What is expected> In the passage below on Barrett's esophagus and bariatric surgery, quote everything from "Therefore, the task" down to "to guide practice.".

Text passage>
──────────
Therefore, the task force undertook a systematic review to summarise the current evidence on the incidence of Barrett’s oesophagus both before and after BMS with the aim of providing the most up-to-date information to guide practice.

Methods

Literature Search Strategy

The electronic bibliographic databases MEDLINE, EMBASE, PubMed and Cochrane Library were searched to identify eligible studies published between January 1990 and September 2019 using broad Medical Subject Heading (MeSH) terms and text words to encompass all studies relating to Barrett’s oesophagus and any BMS procedure. Procedure-specifying terms were also used (i.e. gastric band, sleeve gastrectomy, gastric bypass). A full list of search terms is provided in Appendix. To minimise the risk of publication bias, conference abstracts and proceedings were searched through Web of Science, EMBASE and Scopus. Furthermore, the following major gastrointestinal and bariatric conferences were manually searched for relevant reports: Digestive Disease Week (DDW/SSAT), Society of American Gastrointestinal and Endoscopic Surgeons (SAGES), International Federation for the Surgery of Obesity and Metabolic Disorders (IFSO) and American Society of Metabolic and Bariatric Surgery (ASMBS). Manual searching of reference lists from reviews, as well as references from selected primary studies, was performed to identify any relevant additional studies. The search was done in accordance with the Preferred Reporting Items for Systematic Reviews and Meta-Analyses (PRISMA) statement [7].

Inclusion and Exclusion Criteria

Studies were selected based on the reporting of the pre- or postoperative occurrence as well as regression of Barrett’s oesophagus in the context of patients presenting for or undergoing BMS. All study designs, study sizes, procedure types and follow-up time frames were accepted. Abstracts were included, but separated from full manuscript publications in subsequent sensitivity analyses. However, case reports on the occurrence of EAC were excluded, as the current review focussed on the management of patients with BE. Equally, studies that did not report adequate information to determine study eligibility or to assess study methods for risk of bias were also excluded. If the same group (identified from author names and institution) published multiple reports with potentially overlapping patient recruitment time periods, BE estimates were extracted from the most recent publication with the largest patient numbers to avoid duplication of data.
──────────
(Dataset entries)
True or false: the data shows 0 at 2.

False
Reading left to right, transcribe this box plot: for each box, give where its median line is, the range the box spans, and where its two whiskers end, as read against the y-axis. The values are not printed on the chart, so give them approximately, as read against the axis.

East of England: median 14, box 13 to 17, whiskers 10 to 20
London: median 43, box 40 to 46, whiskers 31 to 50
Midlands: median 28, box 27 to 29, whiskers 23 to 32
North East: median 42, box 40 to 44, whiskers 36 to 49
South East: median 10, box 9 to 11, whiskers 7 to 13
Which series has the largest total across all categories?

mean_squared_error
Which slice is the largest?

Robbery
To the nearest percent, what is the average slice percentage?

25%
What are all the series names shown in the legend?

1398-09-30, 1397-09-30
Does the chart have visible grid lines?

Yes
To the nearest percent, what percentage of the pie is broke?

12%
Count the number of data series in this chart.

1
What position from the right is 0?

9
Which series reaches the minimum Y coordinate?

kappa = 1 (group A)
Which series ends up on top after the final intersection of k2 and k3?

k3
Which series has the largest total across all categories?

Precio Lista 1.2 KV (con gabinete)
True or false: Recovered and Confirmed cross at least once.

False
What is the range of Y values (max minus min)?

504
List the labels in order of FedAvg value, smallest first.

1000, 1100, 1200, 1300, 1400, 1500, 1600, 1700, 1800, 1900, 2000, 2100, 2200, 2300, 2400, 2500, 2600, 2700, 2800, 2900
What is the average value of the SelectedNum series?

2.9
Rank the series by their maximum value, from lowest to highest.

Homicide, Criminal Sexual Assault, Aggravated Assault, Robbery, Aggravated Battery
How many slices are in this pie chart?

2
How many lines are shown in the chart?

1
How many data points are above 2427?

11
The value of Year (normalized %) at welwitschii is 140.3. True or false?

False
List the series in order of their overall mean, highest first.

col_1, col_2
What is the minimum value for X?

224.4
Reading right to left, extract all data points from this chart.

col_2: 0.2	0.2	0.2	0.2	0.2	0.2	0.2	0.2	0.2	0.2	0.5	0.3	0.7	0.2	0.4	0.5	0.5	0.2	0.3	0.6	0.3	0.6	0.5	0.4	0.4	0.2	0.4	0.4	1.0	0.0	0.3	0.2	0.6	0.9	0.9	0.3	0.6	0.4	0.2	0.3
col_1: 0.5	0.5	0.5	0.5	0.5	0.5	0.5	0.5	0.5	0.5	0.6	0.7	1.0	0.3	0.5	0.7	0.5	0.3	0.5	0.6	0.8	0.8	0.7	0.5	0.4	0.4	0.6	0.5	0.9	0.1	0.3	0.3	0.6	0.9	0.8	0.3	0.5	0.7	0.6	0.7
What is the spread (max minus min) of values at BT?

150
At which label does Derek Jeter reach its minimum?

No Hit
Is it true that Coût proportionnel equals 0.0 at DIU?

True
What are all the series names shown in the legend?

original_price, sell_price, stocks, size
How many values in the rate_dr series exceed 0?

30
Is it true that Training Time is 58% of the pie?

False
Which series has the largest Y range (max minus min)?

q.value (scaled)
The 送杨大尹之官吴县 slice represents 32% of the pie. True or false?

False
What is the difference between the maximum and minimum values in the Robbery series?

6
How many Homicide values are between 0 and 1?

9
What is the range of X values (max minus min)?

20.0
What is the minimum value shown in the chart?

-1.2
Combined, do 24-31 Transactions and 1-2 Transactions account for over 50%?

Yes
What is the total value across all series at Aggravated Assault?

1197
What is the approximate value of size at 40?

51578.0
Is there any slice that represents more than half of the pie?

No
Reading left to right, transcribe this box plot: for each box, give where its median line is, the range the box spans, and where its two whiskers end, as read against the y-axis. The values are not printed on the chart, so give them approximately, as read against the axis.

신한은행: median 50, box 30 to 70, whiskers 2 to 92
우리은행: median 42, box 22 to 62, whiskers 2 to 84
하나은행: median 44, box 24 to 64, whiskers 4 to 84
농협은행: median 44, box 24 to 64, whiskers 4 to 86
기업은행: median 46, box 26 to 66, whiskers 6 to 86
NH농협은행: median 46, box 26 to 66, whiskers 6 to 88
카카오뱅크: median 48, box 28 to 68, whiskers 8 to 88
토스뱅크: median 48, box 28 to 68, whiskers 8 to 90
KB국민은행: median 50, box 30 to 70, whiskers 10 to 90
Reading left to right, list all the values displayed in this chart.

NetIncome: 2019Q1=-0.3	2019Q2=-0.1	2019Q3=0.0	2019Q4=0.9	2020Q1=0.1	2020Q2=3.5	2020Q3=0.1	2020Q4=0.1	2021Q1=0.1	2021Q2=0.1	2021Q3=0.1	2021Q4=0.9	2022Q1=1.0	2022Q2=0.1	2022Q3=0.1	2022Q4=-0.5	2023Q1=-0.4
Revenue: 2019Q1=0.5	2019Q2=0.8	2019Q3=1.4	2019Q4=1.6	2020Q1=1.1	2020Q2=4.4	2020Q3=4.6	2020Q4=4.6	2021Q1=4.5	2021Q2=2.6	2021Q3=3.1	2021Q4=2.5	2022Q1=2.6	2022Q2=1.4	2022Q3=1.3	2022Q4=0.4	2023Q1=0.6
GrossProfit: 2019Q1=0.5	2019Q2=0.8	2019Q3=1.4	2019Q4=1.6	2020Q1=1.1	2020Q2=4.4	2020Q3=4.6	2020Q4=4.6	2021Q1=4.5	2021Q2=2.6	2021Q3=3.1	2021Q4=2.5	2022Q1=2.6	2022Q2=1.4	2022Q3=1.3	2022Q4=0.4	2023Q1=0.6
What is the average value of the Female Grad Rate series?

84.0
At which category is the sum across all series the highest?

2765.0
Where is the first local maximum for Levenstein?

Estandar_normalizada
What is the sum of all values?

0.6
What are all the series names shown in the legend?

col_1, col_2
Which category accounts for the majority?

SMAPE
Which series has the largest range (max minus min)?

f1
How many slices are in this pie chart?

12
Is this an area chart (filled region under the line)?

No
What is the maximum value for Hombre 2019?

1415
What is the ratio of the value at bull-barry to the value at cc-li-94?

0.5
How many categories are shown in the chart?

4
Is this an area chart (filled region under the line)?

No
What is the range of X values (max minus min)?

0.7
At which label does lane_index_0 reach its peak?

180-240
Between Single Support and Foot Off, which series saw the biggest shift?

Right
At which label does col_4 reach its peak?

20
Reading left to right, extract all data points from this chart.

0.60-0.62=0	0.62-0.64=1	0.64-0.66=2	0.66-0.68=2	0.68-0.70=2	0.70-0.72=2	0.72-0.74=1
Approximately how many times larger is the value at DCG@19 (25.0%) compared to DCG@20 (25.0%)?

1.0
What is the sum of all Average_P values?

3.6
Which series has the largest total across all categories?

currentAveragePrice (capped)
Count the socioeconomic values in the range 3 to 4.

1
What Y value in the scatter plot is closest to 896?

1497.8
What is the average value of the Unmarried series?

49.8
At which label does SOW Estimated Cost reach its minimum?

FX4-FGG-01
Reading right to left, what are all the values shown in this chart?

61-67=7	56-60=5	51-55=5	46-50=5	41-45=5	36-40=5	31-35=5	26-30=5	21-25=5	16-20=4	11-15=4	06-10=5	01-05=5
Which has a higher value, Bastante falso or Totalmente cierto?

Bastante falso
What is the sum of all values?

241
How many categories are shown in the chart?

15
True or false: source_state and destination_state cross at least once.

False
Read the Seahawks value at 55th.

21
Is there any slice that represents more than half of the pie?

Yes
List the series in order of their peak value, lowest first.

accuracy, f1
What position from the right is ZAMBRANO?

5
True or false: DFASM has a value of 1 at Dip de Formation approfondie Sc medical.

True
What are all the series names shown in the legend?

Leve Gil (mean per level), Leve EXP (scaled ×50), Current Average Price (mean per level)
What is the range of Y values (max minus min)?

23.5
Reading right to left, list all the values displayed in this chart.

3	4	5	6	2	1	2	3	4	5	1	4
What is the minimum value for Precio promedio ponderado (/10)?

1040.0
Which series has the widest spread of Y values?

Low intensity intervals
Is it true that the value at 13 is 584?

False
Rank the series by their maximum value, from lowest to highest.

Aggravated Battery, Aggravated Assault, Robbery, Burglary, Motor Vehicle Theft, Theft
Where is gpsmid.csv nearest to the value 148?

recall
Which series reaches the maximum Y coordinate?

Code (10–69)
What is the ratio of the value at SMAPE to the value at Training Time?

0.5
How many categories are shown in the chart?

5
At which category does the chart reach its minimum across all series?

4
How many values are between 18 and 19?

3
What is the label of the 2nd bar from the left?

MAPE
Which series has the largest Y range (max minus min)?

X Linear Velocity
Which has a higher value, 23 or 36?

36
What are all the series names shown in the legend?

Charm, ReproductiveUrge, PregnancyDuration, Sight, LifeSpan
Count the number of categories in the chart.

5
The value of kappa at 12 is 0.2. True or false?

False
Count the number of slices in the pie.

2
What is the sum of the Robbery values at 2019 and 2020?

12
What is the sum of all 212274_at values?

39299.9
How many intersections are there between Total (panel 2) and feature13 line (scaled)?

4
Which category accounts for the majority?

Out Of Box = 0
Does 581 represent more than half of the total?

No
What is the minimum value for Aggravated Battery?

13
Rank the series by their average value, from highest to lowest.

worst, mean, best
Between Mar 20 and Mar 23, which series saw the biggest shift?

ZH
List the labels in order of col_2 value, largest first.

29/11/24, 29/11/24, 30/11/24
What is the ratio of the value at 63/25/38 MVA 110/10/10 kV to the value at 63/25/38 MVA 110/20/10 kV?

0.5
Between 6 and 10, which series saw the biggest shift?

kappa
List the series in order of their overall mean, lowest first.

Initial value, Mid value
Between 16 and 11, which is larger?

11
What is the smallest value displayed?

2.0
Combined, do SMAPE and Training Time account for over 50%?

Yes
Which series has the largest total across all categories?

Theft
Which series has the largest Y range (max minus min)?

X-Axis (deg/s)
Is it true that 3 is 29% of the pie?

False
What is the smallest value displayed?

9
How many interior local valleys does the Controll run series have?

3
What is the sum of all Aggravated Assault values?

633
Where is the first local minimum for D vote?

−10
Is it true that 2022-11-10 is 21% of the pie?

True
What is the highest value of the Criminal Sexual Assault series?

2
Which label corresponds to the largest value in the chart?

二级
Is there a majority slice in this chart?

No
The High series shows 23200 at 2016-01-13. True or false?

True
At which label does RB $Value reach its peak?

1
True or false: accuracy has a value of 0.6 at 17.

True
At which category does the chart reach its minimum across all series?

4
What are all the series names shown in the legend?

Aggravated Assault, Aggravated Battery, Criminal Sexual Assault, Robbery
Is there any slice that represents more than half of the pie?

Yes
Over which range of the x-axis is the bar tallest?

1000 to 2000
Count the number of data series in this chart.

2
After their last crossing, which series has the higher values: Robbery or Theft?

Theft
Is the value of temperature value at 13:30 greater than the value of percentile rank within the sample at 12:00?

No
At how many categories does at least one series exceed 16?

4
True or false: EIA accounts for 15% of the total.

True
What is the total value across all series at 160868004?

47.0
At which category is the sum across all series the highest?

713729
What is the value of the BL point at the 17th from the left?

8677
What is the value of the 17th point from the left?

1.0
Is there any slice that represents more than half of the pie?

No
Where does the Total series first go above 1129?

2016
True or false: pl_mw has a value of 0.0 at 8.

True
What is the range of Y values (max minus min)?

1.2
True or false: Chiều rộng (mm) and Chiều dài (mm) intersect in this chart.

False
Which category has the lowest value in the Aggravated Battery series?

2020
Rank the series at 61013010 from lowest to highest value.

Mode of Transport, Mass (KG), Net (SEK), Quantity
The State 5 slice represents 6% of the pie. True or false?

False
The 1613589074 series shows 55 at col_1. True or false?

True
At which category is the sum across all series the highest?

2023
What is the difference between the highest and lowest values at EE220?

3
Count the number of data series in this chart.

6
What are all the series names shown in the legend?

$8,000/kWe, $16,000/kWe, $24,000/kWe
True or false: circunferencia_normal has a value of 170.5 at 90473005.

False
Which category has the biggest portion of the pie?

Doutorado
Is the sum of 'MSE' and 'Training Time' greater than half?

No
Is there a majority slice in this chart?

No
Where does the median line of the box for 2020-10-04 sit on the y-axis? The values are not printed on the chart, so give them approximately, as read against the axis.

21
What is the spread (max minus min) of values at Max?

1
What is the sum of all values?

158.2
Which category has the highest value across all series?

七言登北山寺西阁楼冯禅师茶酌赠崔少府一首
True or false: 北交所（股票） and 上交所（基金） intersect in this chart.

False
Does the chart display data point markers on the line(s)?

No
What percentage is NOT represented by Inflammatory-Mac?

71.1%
──────────
Written solution>
Therefore, the task force undertook a systematic review to summarise the current evidence on the incidence of Barrett’s oesophagus both before and after BMS with the aim of providing the most up-to-date information to guide practice.